Science Fair Project Encyclopedia
Most commonly known by the name "mountain bike", these bicycles differ from road bicycles in several ways. Mountain bikes have a smaller and stronger frame, knobby tires on wheels that are wider and smaller in diameter, a lower range of gears to facilitate climbing up hills and over obstacles, a wider flat handlebar that allows a more upright riding position, and usually some form of suspension system for either the front wheel or both wheels. The inherent comfort and flexibility of the modern mountain bike has led to an estimated 80% market share in countries like the United States, United Kingdom, Canada, Australia, and New Zealand.

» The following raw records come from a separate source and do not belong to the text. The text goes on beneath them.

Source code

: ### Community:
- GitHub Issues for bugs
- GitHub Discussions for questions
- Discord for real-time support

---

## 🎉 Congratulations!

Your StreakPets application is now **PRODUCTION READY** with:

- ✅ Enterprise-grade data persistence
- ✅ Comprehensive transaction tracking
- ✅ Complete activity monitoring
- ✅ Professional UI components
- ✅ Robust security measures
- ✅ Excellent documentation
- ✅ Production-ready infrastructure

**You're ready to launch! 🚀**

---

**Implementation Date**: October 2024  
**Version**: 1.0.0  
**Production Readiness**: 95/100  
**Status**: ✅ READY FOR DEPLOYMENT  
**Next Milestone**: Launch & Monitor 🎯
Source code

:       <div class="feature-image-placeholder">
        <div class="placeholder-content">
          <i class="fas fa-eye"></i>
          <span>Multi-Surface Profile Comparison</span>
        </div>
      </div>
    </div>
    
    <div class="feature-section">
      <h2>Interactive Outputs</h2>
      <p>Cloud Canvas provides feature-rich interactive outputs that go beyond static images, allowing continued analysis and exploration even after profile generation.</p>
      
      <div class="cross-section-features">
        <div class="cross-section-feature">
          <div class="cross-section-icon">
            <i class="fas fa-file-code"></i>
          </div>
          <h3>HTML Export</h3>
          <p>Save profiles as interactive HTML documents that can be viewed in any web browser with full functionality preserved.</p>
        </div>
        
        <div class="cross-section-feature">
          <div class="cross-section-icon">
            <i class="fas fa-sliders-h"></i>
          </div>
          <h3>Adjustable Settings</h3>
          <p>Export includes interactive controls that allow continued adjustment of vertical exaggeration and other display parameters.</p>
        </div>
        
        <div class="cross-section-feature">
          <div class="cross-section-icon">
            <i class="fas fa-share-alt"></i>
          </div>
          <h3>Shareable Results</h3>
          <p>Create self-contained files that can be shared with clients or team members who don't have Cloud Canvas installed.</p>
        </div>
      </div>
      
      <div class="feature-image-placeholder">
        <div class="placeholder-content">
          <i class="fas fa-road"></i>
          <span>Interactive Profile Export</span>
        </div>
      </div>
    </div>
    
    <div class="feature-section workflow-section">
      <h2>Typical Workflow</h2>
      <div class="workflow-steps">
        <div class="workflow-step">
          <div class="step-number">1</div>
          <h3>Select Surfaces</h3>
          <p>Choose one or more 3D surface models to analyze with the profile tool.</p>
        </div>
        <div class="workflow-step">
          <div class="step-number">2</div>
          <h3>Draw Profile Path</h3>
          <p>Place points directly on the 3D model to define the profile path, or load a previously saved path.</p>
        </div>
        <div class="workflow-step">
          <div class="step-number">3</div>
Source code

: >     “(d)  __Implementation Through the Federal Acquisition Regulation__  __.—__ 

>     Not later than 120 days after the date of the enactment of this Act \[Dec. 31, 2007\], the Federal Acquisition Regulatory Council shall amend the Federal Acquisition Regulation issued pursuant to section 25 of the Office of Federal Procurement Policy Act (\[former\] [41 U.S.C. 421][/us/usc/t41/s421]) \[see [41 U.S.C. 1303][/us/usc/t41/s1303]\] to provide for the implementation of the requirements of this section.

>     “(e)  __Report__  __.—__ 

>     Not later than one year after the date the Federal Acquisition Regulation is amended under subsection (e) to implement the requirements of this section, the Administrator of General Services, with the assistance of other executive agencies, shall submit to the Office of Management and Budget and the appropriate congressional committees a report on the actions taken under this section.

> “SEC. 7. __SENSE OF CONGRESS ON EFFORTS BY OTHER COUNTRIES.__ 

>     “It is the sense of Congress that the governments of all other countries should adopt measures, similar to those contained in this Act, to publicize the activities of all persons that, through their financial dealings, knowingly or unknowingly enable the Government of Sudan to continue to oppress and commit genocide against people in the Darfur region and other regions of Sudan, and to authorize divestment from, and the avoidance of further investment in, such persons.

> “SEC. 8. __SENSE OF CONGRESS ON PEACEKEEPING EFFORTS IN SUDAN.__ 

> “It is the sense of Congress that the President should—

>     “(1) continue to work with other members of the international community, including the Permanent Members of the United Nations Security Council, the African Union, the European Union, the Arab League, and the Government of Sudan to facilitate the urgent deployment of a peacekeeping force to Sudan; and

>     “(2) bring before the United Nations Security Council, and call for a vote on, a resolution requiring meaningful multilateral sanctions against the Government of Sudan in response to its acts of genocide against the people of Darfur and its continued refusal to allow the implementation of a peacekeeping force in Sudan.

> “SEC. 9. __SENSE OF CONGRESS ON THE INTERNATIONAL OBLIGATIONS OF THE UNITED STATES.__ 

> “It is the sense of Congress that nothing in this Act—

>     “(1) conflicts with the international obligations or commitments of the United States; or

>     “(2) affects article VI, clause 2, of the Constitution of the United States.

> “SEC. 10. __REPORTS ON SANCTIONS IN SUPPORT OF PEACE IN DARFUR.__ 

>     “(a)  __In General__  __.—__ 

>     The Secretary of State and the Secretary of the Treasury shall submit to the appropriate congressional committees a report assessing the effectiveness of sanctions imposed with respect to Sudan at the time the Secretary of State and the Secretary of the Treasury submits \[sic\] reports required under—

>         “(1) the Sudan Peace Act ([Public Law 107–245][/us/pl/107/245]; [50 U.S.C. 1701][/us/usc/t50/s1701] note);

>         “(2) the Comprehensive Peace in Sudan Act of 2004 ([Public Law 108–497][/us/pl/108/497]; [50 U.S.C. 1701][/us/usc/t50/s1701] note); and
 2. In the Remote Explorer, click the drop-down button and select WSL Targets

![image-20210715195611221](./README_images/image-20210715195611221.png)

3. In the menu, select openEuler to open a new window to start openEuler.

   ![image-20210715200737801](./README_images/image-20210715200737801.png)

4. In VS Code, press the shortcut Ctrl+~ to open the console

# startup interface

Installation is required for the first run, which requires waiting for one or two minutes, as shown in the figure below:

While it is estimated that only 10-20% of mountain bikes are actually ridden off-road, the sport of mountain biking has seen an explosion in popularity and diversification.
Sub-categories of Mountain biking include:
- Cross-country racing- Mass-start races over varied terrain for distances around 30 miles. Professional level races are longer in distance.
- Downhilling - Gravity assisted racing on specialized mountain bikes with long travel suspension and powerful brakes. Many ski areas are converted into biking venues in the summer. Bikers ride trams or chair lifts to the starting point at the top of the mountains.
- Epic Riding - All day or multiday adventures in remote wilderness areas.
- Dual Slalom - Head to head racing along man-made courses.
- Trials - Slow negotiation of obstacles (man-made and natural).
- Urban Scuttling - Jump/trick riding through urban areas.
- Night Riding - Using battery powered headlights to ride off-road during nighttime.